The reason is that in politics, intensity matters. Unlike every other issue pollsters ask about, abortion and the broader questions it raises about reproductive health are central to the existence of 51.1% of the population in a way that no other issue in politics is or has ever been.
From the time a young woman menstruates to the time she is done with the last symptom of menopause and beyond, women are in constant conversation with other women about the everyday reality of their reproductive organs.
For many women these discussions eventually revolve around pregnancy, and for a subset of the female population, there is an additional struggle and trauma associated with getting pregnant in the first place. The intensity of pregnancy is usually the first time in this saga that men become aware of the realities of reproduction as they learn about the dangers and problems their partners could face. For most of human history, pregnancy has been dangerous and often fatal. Women with uteri can experience ectopic pregnancies, preeclampsia, and placental complications.

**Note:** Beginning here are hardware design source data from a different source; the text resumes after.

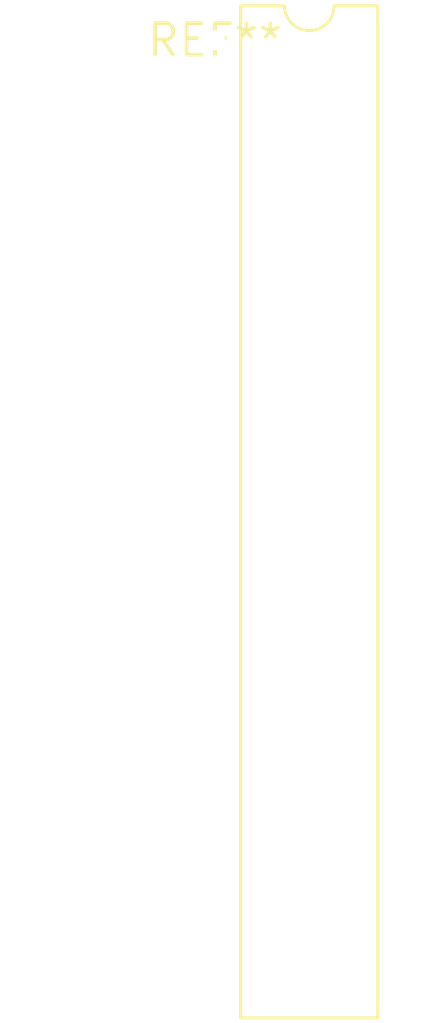
<source format=kicad_pcb>
(kicad_pcb (version 20240108) (generator pcbnew)

  (general
    (thickness 1.6)
  )

  (paper "A4")
  (layers
    (0 "F.Cu" signal)
    (31 "B.Cu" signal)
    (32 "B.Adhes" user "B.Adhesive")
    (33 "F.Adhes" user "F.Adhesive")
    (34 "B.Paste" user)
    (35 "F.Paste" user)
    (36 "B.SilkS" user "B.Silkscreen")
    (37 "F.SilkS" user "F.Silkscreen")
    (38 "B.Mask" user)
    (39 "F.Mask" user)
    (40 "Dwgs.User" user "User.Drawings")
    (41 "Cmts.User" user "User.Comments")
    (42 "Eco1.User" user "User.Eco1")
    (43 "Eco2.User" user "User.Eco2")
    (44 "Edge.Cuts" user)
    (45 "Margin" user)
    (46 "B.CrtYd" user "B.Courtyard")
    (47 "F.CrtYd" user "F.Courtyard")
    (48 "B.Fab" user)
    (49 "F.Fab" user)
    (50 "User.1" user)
    (51 "User.2" user)
    (52 "User.3" user)
    (53 "User.4" user)
    (54 "User.5" user)
    (55 "User.6" user)
    (56 "User.7" user)
    (57 "User.8" user)
    (58 "User.9" user)
  )

  (setup
    (pad_to_mask_clearance 0)
    (pcbplotparams
      (layerselection 0x00010fc_ffffffff)
      (plot_on_all_layers_selection 0x0000000_00000000)
      (disableapertmacros false)
      (usegerberextensions false)
      (usegerberattributes false)
      (usegerberadvancedattributes false)
      (creategerberjobfile false)
      (dashed_line_dash_ratio 12.000000)
      (dashed_line_gap_ratio 3.000000)
      (svgprecision 4)
      (plotframeref false)
      (viasonmask false)
      (mode 1)
      (useauxorigin false)
      (hpglpennumber 1)
      (hpglpenspeed 20)
      (hpglpendiameter 15.000000)
      (dxfpolygonmode false)
      (dxfimperialunits false)
      (dxfusepcbnewfont false)
      (psnegative false)
      (psa4output false)
      (plotreference false)
      (plotvalue false)
      (plotinvisibletext false)
      (sketchpadsonfab false)
      (subtractmaskfromsilk false)
      (outputformat 1)
      (mirror false)
      (drillshape 1)
      (scaleselection 1)
      (outputdirectory "")
    )
  )

  (net 0 "")

  (footprint "DIP-32_W7.62mm" (layer "F.Cu") (at 0 0))

)

</source>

After these health risks comes the trauma of delivery and the possibility of fetal distress, perinatal asphyxia, placenta previa, and host of other complications that can still be fatal even with modern medicine. Most men have never heard of these complications until their wife or partner is pregnant. And after the pregnancy, men rarely talk about these issues again and they recede into the background.
This is no criticism of men, they don’t live the reproductive cycle so of course they don’t pay much attention to it. But it does make them less acutely aware of the enormous dangers women face when the government starts telling doctors what they can and cannot do to pregnant women. There are some things the government is simply NOT good at and dictating individual medical outcomes is near the top of the list.
So, we now face an election where that is exactly what is on the ballot. Everyone born with a uterus has an interest and a stake in the abortion issue that those without a uterus do not have—meaning, the abortion issue will be intense for a lot of people. In addition to the intensity of this issue is the sheer number of females in the population and the electorate. First, there are more women than men in America—167,500,000 women compared to 164,380,000 men.
But more importantly, women vote more often than men—in the 2020 presidential election, women constituted 52% of the electorate compared to 48% for men.
Small shifts in this vote yield big numbers. Take, for instance, the swing state of Pennsylvania. It, like many states in 2020, had record high turnout of 6,924,558. According to exit polls, 52% of those voters were women or 3,600,827. A shift of only 3% of the women’s votes would be equal to 108,025 votes or 27,470 more than Biden’s close victory over Trump.
No wonder Republican candidates are trying to soften their abortion stances. As men get a crash course in reproductive biology, more and more will have the experience that South Carolina State Rep. Neal Collins had when he regretted voting for an anti-abortion law that put a young women’s life at risk and the near loss of uterus when her water broke just after 15 weeks of pregnancy.
Collins went on to vote for a less radical bill—one that listed 12 to 14 situations where the life of the mother would be protected. But what if there are more situations that threaten the life of the mother than the South Carolina legislature knows about? Women know that ultimately these decisions must be made between themselves and their doctors (and the men in their lives know that too). Nothing else will work, which is why the abortion issue is unlike anything else we have seen in politics.